Adding your key to a Droplet 💧

If you now create a Droplet it will already have your SSH key in its authorized_keys file meaning that you can SSH in to you Droplet by type ssh [email protected] into your terminal (replacing 0.0.0.0 with your Droplet's IP address).

If you already have a Droplet you will have to SSH into it using whichever method you used before and add your SSH key to its authorized_keys file manually. This is a very good guide.

If you already have a Droplet and you are no longer able to SSH into it because you no longer have a usable private key (like the situation described above). It is going to be a bit trickier.

Last ditch attempt to add the key

Digital Ocean luckily has a button to launch a Console Window connected to your Droplet that you can use almost the same way that you would use your terminal connected via SSH to the Droplet. I unfortunately had a problem with this browser Console Window.
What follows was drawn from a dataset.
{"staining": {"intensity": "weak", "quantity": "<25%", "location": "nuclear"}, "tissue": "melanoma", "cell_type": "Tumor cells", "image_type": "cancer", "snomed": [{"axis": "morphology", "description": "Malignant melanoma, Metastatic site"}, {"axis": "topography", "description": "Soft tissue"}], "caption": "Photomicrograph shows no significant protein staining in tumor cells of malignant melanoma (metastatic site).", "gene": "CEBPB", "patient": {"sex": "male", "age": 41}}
When pasting my SSH key the Console would print the first few characters correctly and then it would start pasting special characters which were not present in the original.

To solve this, open the file /etc/ssh/sshd_config using the Console and change the value PasswordAuthentication to yes. Restart the server and you will be able to log into your Droplet using Password Authentication. Then you can follow this very good guide to add your new SSH key. Restart the server again once you are done.

And now you should be able to access your Digital Ocean Droplet via SSH using the private key you have just set up 🎉.